FORTUNE — Last month the Association for Unmanned Vehicle Systems International, the unmanned systems industry’s largest trade organization, released its first economic study detailing just how an expected $82 billion in economic impacts resulting from the integration of unmanned aerial systems (UAS) into the national airspace will be spread across the 50 states. But perhaps “detailing” is the wrong word. While the report is arguably the most thorough examination of the burgeoning drone industry’s potential economic impacts to date, even the report’s own author admits the UAS industry remains so nascent that the data necessary to make comprehensive projections simply doesn’t yet exist.

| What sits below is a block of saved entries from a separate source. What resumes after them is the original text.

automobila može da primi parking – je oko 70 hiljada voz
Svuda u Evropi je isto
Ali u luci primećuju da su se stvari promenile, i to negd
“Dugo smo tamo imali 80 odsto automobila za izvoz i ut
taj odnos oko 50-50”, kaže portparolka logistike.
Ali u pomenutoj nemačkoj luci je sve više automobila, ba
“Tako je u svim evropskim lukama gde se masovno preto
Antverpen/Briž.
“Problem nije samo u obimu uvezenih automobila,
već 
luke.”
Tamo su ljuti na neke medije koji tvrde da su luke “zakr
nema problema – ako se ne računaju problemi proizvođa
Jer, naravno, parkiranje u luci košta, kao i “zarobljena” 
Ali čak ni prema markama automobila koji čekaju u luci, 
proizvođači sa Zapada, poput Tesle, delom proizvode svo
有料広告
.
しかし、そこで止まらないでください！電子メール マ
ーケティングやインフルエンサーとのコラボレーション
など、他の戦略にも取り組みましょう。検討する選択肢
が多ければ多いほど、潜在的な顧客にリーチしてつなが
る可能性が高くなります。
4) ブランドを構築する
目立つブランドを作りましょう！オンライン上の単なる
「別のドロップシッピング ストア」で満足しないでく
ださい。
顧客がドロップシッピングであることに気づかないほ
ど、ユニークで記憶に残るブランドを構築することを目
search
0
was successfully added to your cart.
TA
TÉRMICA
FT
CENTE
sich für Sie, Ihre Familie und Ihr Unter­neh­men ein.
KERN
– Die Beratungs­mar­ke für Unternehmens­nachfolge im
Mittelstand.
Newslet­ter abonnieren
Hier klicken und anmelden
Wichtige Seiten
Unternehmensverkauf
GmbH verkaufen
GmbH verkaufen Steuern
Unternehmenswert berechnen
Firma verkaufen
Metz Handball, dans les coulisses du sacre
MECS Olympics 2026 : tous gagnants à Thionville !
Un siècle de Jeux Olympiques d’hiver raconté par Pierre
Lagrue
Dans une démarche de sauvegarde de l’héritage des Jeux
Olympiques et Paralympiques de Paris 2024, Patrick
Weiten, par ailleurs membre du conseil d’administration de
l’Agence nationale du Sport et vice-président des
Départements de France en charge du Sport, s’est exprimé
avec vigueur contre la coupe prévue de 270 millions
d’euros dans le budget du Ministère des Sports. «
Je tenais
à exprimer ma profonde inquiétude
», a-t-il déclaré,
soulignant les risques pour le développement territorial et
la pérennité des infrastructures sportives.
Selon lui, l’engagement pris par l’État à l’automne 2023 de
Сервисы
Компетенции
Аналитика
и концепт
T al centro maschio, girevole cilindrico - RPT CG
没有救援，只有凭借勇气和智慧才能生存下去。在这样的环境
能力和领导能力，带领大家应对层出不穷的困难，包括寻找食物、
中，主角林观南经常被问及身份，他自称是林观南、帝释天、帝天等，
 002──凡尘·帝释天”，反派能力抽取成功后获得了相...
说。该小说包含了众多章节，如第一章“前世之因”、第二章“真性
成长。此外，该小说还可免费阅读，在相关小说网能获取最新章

“Assuming the FAA does come up with a set of rules in the next two or three years and we get this thing rolling, here are the things that I’m pretty sure of,” says Darryl Jenkins, a 30-year veteran of the aerospace industry who now serves as an airline analyst as well as the co-author of AUVSI’s UAS economic impact report. “We’ll probably start off with exponential growth over a three- to six-year period. After that the growth rate will level off — it will continue to grow at a faster rate than the economy in general, but it will be slower than it was in the initial years. Those are the things that I’m real sure of. After that a lot of uncertainty comes into the picture.”

Indeed, uncertainties abound in the UAS space. Under a Congressional mandate handed down last year, the Federal Aviation Administration is required to integrate small UAS for civilian and commercial applications into the national airspace by end of Q3 2015, essentially opening up American skies to swarms of unmanned systems. (The FAA has projected that 30,000 UAS will be flying by 2020 — although what data it used to come up with such a number remains unclear.) But there’s no guarantee the FAA will meet that deadline, or what additional restrictions might be placed upon civilian and commercial UAS when they are finally integrated into civilian skies.

MORE: 9 states poised to dominate the drone economy

Then there’s the staggering lack of end-user data. In the history of aviation there’s never been anything like UAS, and until civilian and commercial UAS are allowed to fly it’s impossible to know just exactly how — or by whom — they will be employed. And without data on UAS usage and applications — or even how they will be regulated — it’s difficult to project how and where the future of the UAS industry will take shape.

Difficult, but not impossible. While hard, numeric data may be scarce, various intangibles and other useful indicators — existing aerospace industry infrastructure, education, and workforce training in UAS engineering and operation, existing government and military research facilities, state-by-state policies, and legislative attitudes toward UAS — paint a fairly clear (if not comprehensive) picture of how the UAS industry can be expected to shape up over the next several years.

There are still plenty of variables that could shake up the UAS landscape, not least of which is the FAA, which will certify six federally-sanctioned UAS test sites across the nation sometime before the end of the year (each test site is expected to draw significant R&D investment to its host state, and there are currently 37 states competing for those six certifications). But by recognizing those variables and factoring in the many intangibles as well as the hard data that is increasingly available, it’s possible to begin visualizing where the drone economy lives now, and where it’s likely going to live in the future.